*Task item*
Change every "TATAMI" to "MAT AREA" in the rows from the first line up to and including the line with "emotional damage.", and give back only those lines with all else unaltered.

*The data*
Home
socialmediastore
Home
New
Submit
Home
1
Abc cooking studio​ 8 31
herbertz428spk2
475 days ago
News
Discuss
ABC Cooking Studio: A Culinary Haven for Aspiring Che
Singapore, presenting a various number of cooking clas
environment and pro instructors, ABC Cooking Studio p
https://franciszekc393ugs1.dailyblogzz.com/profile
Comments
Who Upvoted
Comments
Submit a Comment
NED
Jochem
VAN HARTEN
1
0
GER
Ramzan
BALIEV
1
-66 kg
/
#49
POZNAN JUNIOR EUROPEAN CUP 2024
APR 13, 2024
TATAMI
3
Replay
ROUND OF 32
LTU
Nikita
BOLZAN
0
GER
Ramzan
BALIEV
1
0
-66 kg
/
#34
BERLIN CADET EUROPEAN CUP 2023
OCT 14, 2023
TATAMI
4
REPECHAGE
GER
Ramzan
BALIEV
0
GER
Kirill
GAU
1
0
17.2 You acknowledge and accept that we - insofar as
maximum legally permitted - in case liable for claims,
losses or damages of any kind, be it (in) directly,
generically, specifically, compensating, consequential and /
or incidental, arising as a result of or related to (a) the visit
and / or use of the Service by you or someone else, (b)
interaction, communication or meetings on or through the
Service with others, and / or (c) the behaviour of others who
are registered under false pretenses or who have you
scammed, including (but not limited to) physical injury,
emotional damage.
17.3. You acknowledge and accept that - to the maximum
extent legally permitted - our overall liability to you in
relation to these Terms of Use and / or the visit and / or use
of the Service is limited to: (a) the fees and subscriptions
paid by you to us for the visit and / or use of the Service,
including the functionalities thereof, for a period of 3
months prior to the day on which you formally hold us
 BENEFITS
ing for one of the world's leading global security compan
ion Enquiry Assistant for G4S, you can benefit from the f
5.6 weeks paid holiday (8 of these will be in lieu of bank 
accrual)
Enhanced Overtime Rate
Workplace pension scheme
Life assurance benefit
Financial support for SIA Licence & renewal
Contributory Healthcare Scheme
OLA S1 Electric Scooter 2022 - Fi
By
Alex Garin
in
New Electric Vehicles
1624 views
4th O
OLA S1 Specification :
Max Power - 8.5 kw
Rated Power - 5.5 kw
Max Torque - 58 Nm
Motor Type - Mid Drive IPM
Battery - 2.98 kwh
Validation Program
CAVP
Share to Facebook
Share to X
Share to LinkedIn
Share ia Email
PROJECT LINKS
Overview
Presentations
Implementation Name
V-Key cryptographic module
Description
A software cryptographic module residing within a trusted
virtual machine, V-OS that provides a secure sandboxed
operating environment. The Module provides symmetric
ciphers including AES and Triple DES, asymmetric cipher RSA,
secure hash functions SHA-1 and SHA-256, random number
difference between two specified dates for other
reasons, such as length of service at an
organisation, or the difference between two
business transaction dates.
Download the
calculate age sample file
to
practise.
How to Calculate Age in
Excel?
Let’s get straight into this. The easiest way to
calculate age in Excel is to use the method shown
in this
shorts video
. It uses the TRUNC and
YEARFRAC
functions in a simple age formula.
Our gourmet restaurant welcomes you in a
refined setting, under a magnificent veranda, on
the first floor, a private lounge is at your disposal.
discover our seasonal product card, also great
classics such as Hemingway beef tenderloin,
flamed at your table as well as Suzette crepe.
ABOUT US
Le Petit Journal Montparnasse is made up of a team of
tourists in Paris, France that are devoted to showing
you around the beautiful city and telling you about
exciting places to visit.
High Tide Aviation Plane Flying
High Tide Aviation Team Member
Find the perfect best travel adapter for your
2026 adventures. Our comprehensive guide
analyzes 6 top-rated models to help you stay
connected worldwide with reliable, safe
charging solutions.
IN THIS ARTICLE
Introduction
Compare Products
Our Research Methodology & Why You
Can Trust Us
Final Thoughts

*Your response*
Home
socialmediastore
Home
New
Submit
Home
1
Abc cooking studio​ 8 31
herbertz428spk2
475 days ago
News
Discuss
ABC Cooking Studio: A Culinary Haven for Aspiring Che
Singapore, presenting a various number of cooking clas
environment and pro instructors, ABC Cooking Studio p
https://franciszekc393ugs1.dailyblogzz.com/profile
Comments
Who Upvoted
Comments
Submit a Comment
NED
Jochem
VAN HARTEN
1
0
GER
Ramzan
BALIEV
1
-66 kg
/
#49
POZNAN JUNIOR EUROPEAN CUP 2024
APR 13, 2024
MAT AREA
3
Replay
ROUND OF 32
LTU
Nikita
BOLZAN
0
GER
Ramzan
BALIEV
1
0
-66 kg
/
#34
BERLIN CADET EUROPEAN CUP 2023
OCT 14, 2023
MAT AREA
4
REPECHAGE
GER
Ramzan
BALIEV
0
GER
Kirill
GAU
1
0
17.2 You acknowledge and accept that we - insofar as
maximum legally permitted - in case liable for claims,
losses or damages of any kind, be it (in) directly,
generically, specifically, compensating, consequential and /
or incidental, arising as a result of or related to (a) the visit
and / or use of the Service by you or someone else, (b)
interaction, communication or meetings on or through the
Service with others, and / or (c) the behaviour of others who
are registered under false pretenses or who have you
scammed, including (but not limited to) physical injury,
emotional damage.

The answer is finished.